予算の種類・構成-公務員試験財政学
こんにちは、先輩。先日は「予算の機能」と「予算の原則」について教えていただきありがとうございました。おかげで予算について少しずつ理解できるようになりました。
こんにちは、カズ。財政学の範囲で予算について覚えること多いからね~。ひとまず少しずつ理解できているようで良かった。
はい。でも今度は色々な予算があって、なんだか分からなくなってしまいました。
なるほど…。確かに「○○予算」っていう言葉がたくさんあるから分からなくなるよね。そうしたら今日は、予算を大まかに分類して、予算の大枠をイメージできるようにしていこう。
予算の分類
予算とは「一定期間における政府の収支計画を規定したもので、法律の形式または法律に準じた形式で議会の承認を受けたもの」を言います。この予算ですが、具体的にどういう体系なのかは国によって異なります。公務員試験では日本の予算制度について出題されるので、ここでは2つの分類方法に沿って日本の予算を見ていきたいと思います。
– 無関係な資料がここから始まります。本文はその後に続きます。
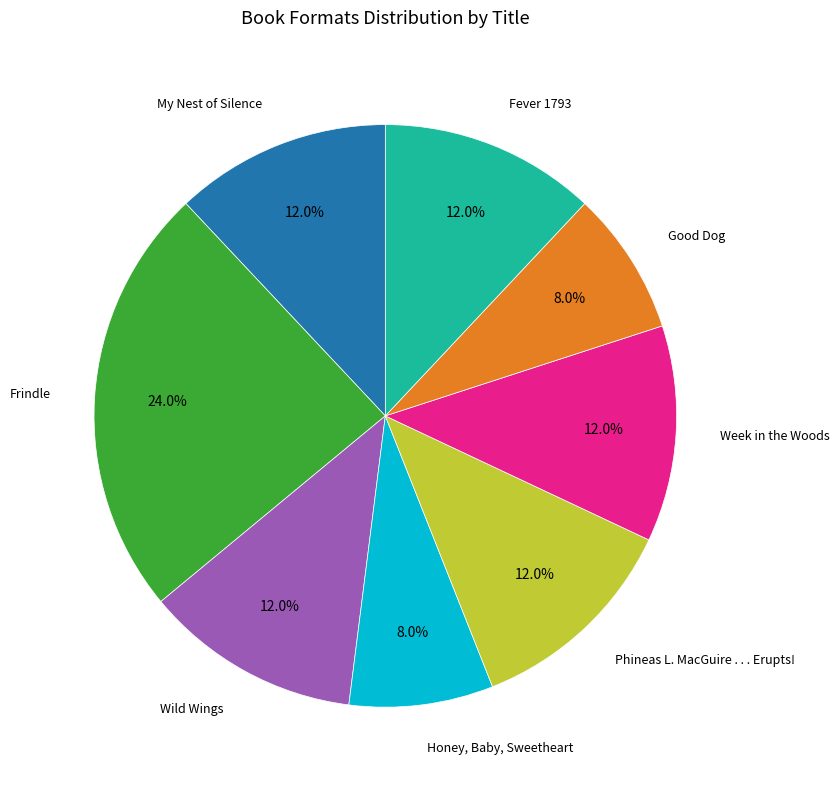

Is there a majority slice in this chart?

No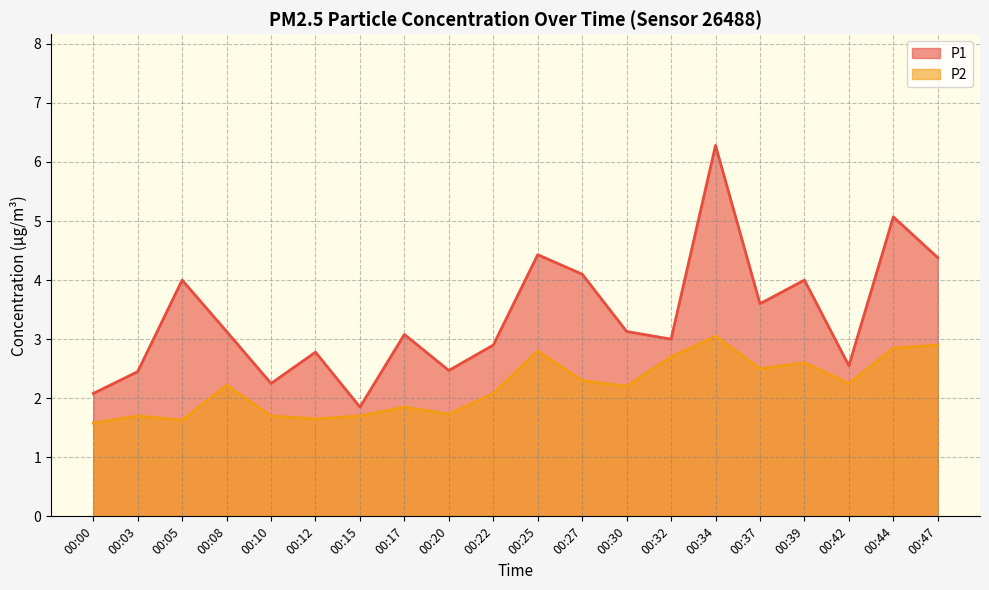

Reading left to right, what are all the values shown in this chart?

P1: 2.1	2.5	4.0	3.1	2.2	2.8	1.9	3.1	2.5	2.9	4.4	4.1	3.1	3.0	6.3	3.6	4.0	2.5	5.1	4.4
P2: 1.6	1.7	1.6	2.2	1.7	1.6	1.7	1.9	1.7	2.1	2.8	2.3	2.2	2.7	3.0	2.5	2.6	2.2	2.9	2.9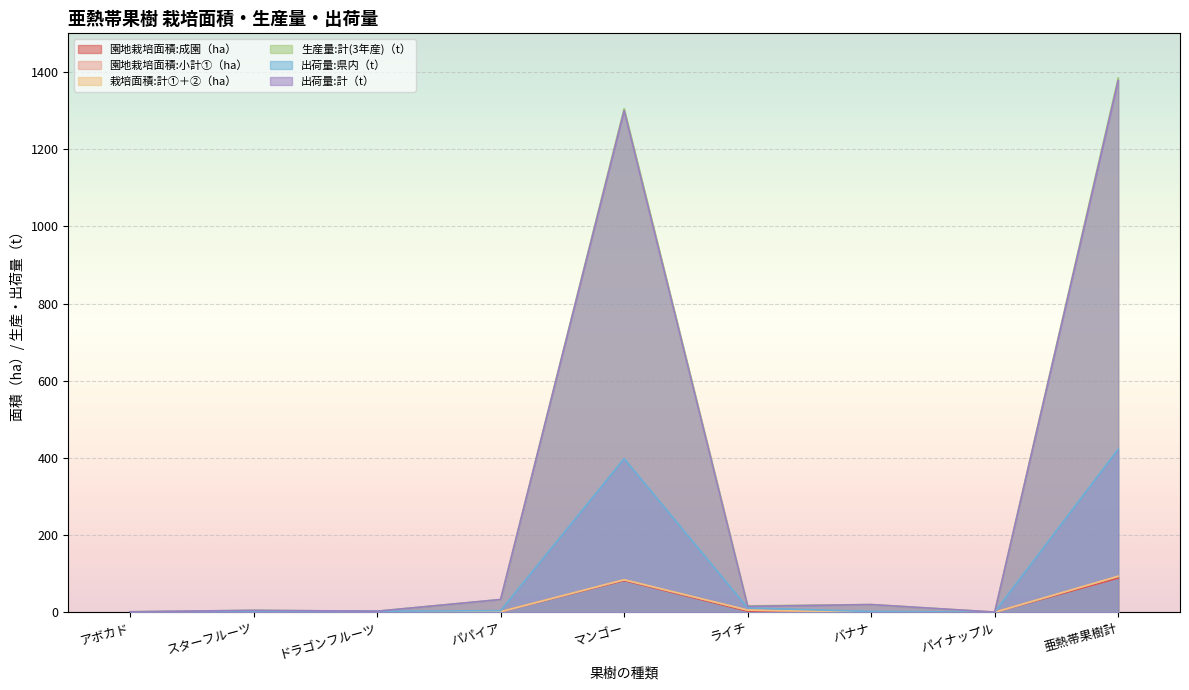

How many lines are shown in the chart?

6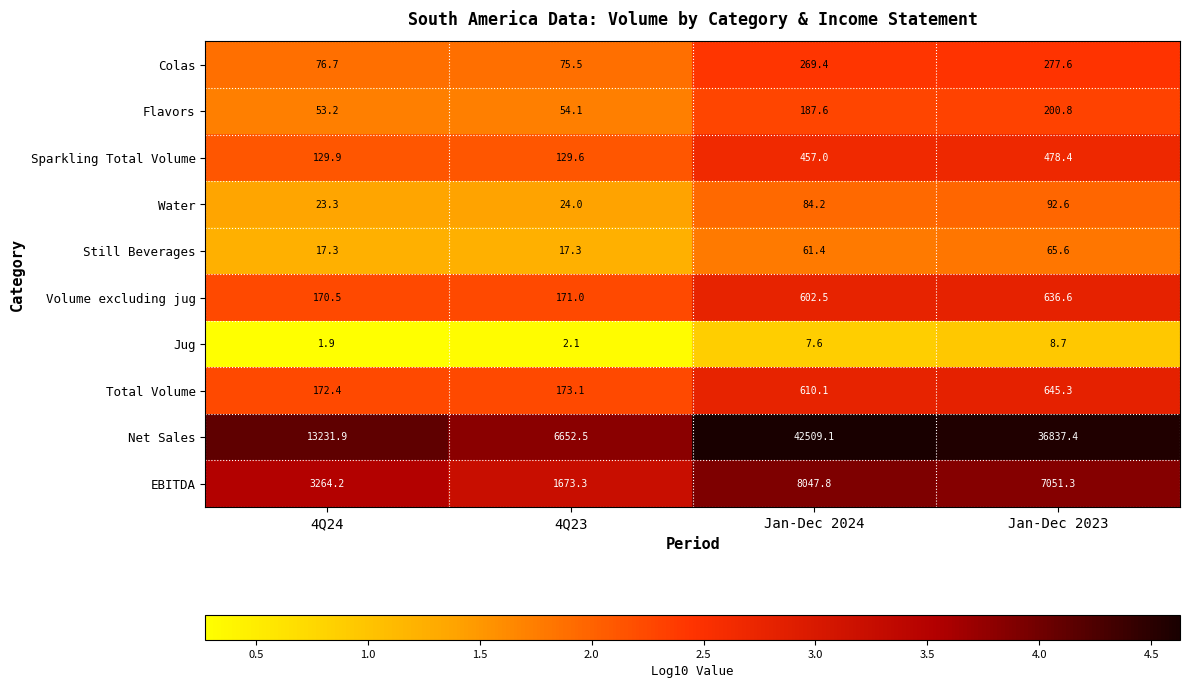

What is the sum of all EBITDA values?

20036.6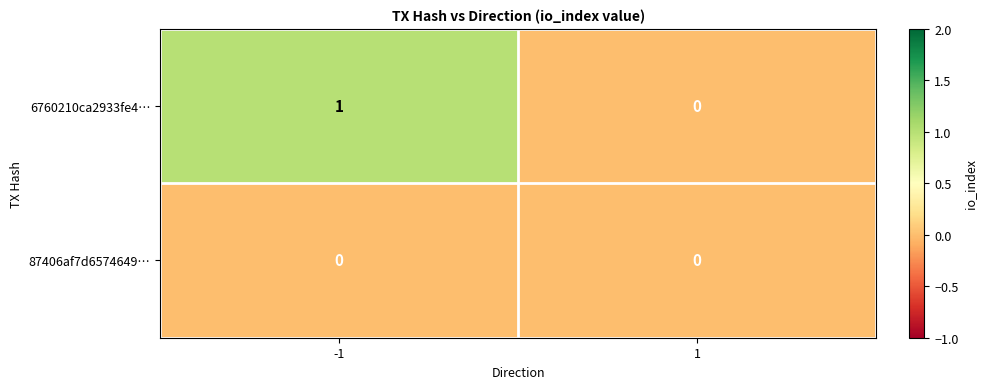

Which series has the largest range (max minus min)?

6760210ca2933fe4…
まず、予算を政府活動によって分類する方法があります。この時、日本の予算は「一般会計予算」、「特別会計予算」、「政府関係機関予算」の3つに分類されます。
また、別の分類方法として、成立時期による分類があります。例えば、上記の予算は、通常その年度が始まる前に議会で承認されることによって、その年の予算として成立します。このような予算を「本予算」あるいは「当初予算」と言います。
しかしながら、予算の配分などに問題があった場合、その年度が始まる前までに議会で承認されないこともあります。その際、本予算が成立するまでの必要な経費を充当するための暫定的な予算が必要になります。これを「暫定予算」と言います。但しもちろん、「暫定予算」も予算であることには変わりないため、議会の承認が必要となります。
また、今年の新型コロナウイルスのように予期せぬ自然災害などが起こり、予算の大幅な変更が必要になることがあります。この時、本予算が既に承認され執行されてはいますが、内閣が本予算を変更した予算を組むことができます。これを「補正予算」と言います。
政府活動の分類による予算の構成
「一般会計予算」、「特別会計予算」、「政府関係機関予算」の3つは、公務員試験ではよく問われるので、ここからは具体的にそれぞれ見ていきましょう。実は、これら3つの予算は、重複する部分もあり、キレイに分類するというのは難しいです。公務員試験では、それぞれどういう性格の予算なのかなどを問われるので、それぞれ特徴を掴んでしまいましょう。
一般会計予算
「一般会計予算」とは、「国の基本的な公共サービス供給に関する歳入歳出を経理する会計の予算」を言います。普通ニュースなどで「予算」と言った時には、「一般会計予算」のことを言います。一般会計予算の歳出入は、基本的にはイコールになります。「令和2年度一般会計歳入歳出概算」を見てみると、歳入歳出それぞれの概算額合計は約102.6兆円となります。
[参考]財務省「令和2年度予算政府案」
特別会計予算
一方で、「特別会計予算」とは、「国が特定の事業を行う場合、あるいは特定の資金を保有してその運用を行う場合、その他特定の歳入を持って特定の歳出にあて一般の歳入歳出と区分して経理する必要がある場合に限り、法律を持って設置された会計の予算」(財政法第13条)のことを言います。
「特別会計の歳出予算額」によると、令和2年度の特別会計予算の歳出総額は約391.8兆円ですが、他の予算との重複分を除いた純計額は196.8兆円となります。
[出典]財務省「特別会計について(令和2年度予算)」
特別会計は、東日本大震災復興特別会計や年金特別会計などがあり、令和元年度時点で、13会計が特別会計予算に当たります。
政府関係機関予算
3つ目の「政府関係機関予算」とは、「その予算について国会の議決を必要とする機関の会計の予算」を言います。政府関係機関とは、企業的な経営活動が求められるものの、公共の利益のため国に近い事業を実施している機関のことを言います。
令和2年度現在、沖縄振興開発金融公庫、株式会社日本政策金融公庫、株式会社国際協力銀行、独立行政法人国際協力機構有償資金協力部門の4機関が政府関係機関予算として、国会の議決を必要とされています。
最後に
以上、今回は国の予算について見てきました。地方公務員志望の受験生にとっては国の予算は無関係と考えてしまうかもしれませんが、財政の部分はどの自治体にとっても重要な部分です。面接などでも知識として理解しておくといいと思うので、まずはしっかりと大枠を理解してしまいましょう。